A stupid grin grew across my face, and a sense of accomplishment took away any other nervous feelings. I moved of the stage, and took a seat beside the other graduates at the very front. As each name was called, I clapped with the crowd, but I clapped harder when Jeremy and Kate came out. Finally the last person was called out.
“Ladies and gentlemen,” Mr Larson said, giving a warm smile, “I give you the graduating class of 2030.”
Another round of applause erupted through the gym, but unfortunately, we didn’t have caps to toss into the air. Yet, the ceremony was not over, and when the cheering died down.
“Now, I would like to call on the graduation class’ valedictorian. She has shown excellence throughout her years here, and has overcome challenges that would have made school difficult. So please join me in welcoming back to the stage, Erin Lalla.”
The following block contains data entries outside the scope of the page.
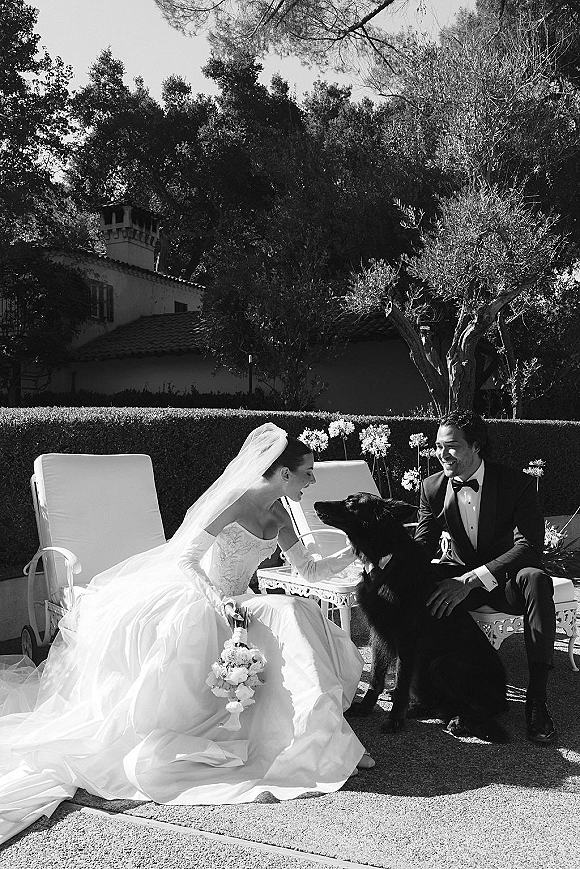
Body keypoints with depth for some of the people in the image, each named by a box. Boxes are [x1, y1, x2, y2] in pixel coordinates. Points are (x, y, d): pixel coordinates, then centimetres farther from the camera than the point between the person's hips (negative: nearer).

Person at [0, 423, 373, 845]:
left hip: (235, 604, 7)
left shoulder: (278, 514, 4)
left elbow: (310, 569, 11)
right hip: (198, 600, -7)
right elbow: (184, 560, -21)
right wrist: (220, 602, -33)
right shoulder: (236, 501, -20)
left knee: (296, 617, -11)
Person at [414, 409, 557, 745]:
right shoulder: (433, 487, -4)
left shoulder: (518, 483, -17)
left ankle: (538, 697, -33)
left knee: (535, 578, -37)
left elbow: (529, 548, -27)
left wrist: (470, 580, -39)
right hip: (460, 575, 3)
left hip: (507, 579, -3)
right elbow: (422, 545, -2)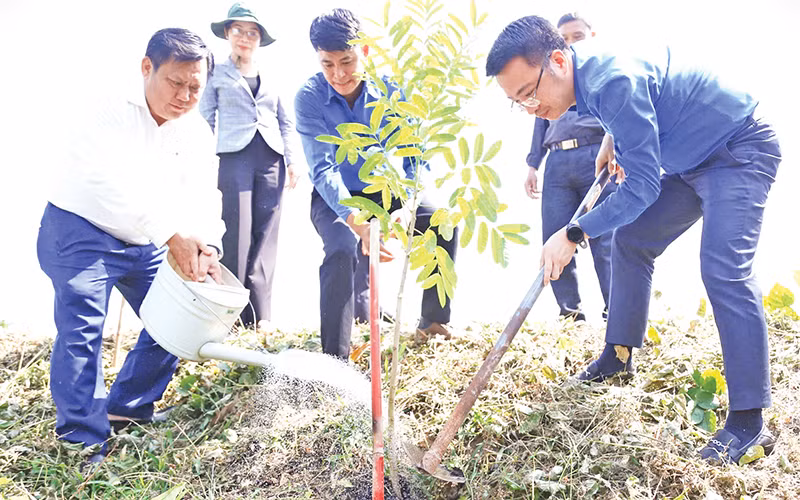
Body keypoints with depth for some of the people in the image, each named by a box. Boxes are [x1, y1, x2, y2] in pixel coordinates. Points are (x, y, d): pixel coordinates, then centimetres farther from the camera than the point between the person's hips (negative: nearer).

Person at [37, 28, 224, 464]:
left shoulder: (197, 133, -3)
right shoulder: (113, 116, -22)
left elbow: (201, 195, -13)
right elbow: (119, 186, -38)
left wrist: (207, 246, -33)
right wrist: (174, 236, -49)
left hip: (145, 245, 7)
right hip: (81, 232, -7)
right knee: (82, 326, -19)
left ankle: (128, 408, 21)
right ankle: (81, 437, -12)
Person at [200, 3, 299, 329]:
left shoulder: (270, 77, 18)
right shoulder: (217, 74, 10)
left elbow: (287, 122, 18)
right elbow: (205, 120, 8)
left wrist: (291, 160, 9)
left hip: (271, 159, 3)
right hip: (234, 158, -3)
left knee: (265, 236, 0)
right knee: (236, 235, -8)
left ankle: (261, 314, 4)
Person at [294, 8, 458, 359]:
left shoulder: (389, 89, -14)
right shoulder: (309, 97, -20)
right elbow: (323, 170, -28)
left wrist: (405, 208, -31)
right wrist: (357, 223, -44)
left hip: (382, 191, 3)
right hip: (333, 198, -3)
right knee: (343, 249, -32)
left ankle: (433, 322, 6)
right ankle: (334, 358, -22)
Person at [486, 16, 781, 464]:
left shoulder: (614, 82, -34)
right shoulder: (586, 74, -4)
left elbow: (642, 187, -30)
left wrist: (573, 235, -26)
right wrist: (613, 140, 12)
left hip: (740, 153, -10)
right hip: (691, 161, 10)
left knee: (723, 269, -22)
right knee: (630, 242, 10)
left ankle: (749, 422, -18)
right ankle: (619, 356, 24)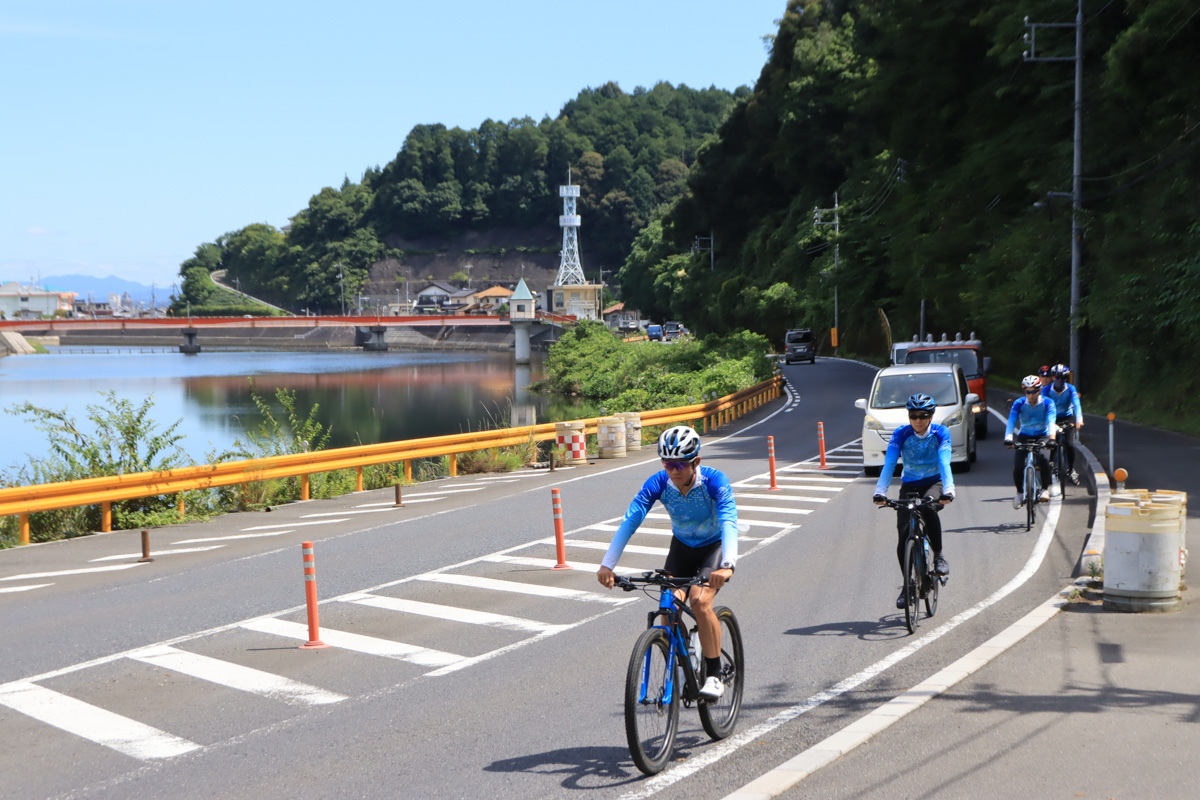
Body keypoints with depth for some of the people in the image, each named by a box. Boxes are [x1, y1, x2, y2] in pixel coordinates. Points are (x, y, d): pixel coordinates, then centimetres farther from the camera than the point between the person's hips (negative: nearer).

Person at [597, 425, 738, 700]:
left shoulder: (715, 481, -29)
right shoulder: (658, 484, -21)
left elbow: (729, 522, -41)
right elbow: (629, 521, -30)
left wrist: (727, 565, -58)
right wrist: (607, 565, -41)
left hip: (714, 546, -3)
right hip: (681, 546, 3)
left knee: (700, 601, -26)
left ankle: (714, 676, -14)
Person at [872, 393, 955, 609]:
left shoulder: (941, 433, -13)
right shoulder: (901, 434, -12)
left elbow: (944, 463, -26)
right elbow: (889, 463, -21)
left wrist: (948, 490, -42)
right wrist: (880, 492, -35)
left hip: (934, 484, -2)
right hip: (909, 486, 2)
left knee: (928, 507, -36)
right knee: (904, 535, -10)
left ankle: (938, 556, -16)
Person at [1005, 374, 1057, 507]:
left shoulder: (1047, 403, -12)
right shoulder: (1019, 403, -11)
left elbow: (1051, 421, -26)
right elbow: (1011, 421, -22)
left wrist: (1052, 437, -45)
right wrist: (1008, 438, -40)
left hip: (1042, 436, -1)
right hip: (1024, 436, 1)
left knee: (1044, 460, -31)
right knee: (1018, 467, -16)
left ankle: (1045, 489, -15)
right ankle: (1019, 493, 9)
With a long deep breath, I stood back up. The clapping slowly disappeared from hearing as I moved back to the stage. It seemed like a moment of clarity had come to me, and everything drowned out from that moment. I reached the stage and shook Mr. Larson’s hand. As I turned to the crowd, I still felt deafened to everybody. Was I going to be able to talk?
After a moment of silence, I found my courage.
“Good afternoon,” I began, smiling as all the memories of the past four years flooded back to me, “parents, family, friends, teachers, and honoured guests. Thank you for coming out today.”
I I closed my eyes to breathe again. At that moment, my hearing seemed to return. I heard the door to the gymnasium open, someone late to the graduation arrived.